ACM Neto cumpriu uma de cinco promessas para a comunidade LGBT feitas na campanha
Por Lucas Arraz / Rodrigo Daniel Silva
O prefeito de Salvador, ACM Neto (DEM), cumpriu apenas uma das cinco promessas que fez para a comunidade LGBT em seu programa de governo na campanha de 2015. Apesar de avanços do democrata, como a criação de um Centro Municipal de Acolhimento para LGBTs (veja aqui), a gestão ainda age de forma “tímida”, avaliou o vereador Marcos Mendes (PSOL).
A prefeitura de Salvador foi procurada em diversas oportunidades para se manifestar sobre a questão levantada no dia internacional do orgulho LGBT, nesta sexta-feira (28), mas preferiu não o fazer.
No terceiro ano do seu segundo mandato, o prefeito ACM Neto prometeu no programa de governo a execução de um projeto de retificação jurídica de nomes sociais para facilitar a mudança de nomes para homens e mulheres trans. A promessa não foi cumprida até o presente momento.

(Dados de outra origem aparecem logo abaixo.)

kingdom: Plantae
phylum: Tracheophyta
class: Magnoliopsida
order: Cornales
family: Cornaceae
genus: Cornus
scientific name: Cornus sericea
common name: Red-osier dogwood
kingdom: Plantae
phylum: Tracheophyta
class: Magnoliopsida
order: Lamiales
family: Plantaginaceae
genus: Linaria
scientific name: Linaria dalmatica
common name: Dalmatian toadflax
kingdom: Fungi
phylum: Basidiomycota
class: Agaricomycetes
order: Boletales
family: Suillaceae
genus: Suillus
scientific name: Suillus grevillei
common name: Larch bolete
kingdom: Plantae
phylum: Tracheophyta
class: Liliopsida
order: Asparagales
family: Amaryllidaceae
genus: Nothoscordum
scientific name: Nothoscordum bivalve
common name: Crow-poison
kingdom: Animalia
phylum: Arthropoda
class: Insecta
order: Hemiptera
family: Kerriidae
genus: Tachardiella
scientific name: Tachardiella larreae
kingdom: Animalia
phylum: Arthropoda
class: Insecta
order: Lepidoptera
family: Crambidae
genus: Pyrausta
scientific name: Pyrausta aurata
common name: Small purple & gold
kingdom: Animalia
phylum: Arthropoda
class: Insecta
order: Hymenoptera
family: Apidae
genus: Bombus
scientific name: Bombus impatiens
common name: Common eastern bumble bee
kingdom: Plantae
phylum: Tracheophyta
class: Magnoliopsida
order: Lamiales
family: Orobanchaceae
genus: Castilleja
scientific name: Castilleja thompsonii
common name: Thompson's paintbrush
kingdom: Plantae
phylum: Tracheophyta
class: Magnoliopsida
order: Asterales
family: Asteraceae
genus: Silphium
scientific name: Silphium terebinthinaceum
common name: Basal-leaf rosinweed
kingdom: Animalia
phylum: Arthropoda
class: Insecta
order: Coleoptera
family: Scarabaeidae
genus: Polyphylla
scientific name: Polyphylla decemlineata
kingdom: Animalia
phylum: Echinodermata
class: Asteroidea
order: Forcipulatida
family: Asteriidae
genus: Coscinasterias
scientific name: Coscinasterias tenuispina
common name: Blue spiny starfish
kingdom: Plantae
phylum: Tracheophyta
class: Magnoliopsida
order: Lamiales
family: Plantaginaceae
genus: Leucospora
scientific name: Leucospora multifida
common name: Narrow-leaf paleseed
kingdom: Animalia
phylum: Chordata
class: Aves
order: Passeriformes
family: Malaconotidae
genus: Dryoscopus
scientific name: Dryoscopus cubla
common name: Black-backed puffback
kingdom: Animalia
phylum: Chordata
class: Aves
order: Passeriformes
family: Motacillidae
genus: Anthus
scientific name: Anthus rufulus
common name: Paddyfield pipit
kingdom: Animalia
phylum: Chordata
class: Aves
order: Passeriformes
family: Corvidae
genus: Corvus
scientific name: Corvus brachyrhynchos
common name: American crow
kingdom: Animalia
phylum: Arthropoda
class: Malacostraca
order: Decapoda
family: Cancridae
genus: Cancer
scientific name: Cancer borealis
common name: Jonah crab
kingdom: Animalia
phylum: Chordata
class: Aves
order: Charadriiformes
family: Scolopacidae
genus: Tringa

O prefeito também prometeu criar um Programa Municipal de Combate à Discriminação da Pessoa LGBT, executar um programa de empreendedorismo LGBT e implantar serviço de atendimento itinerante do Centro de Referência. Nenhuma das promessas foram cumpridas. Única das propostas colocadas em prática, a prefeitura recentemente criou um conselho municipal de promoção e cidadania LGBT.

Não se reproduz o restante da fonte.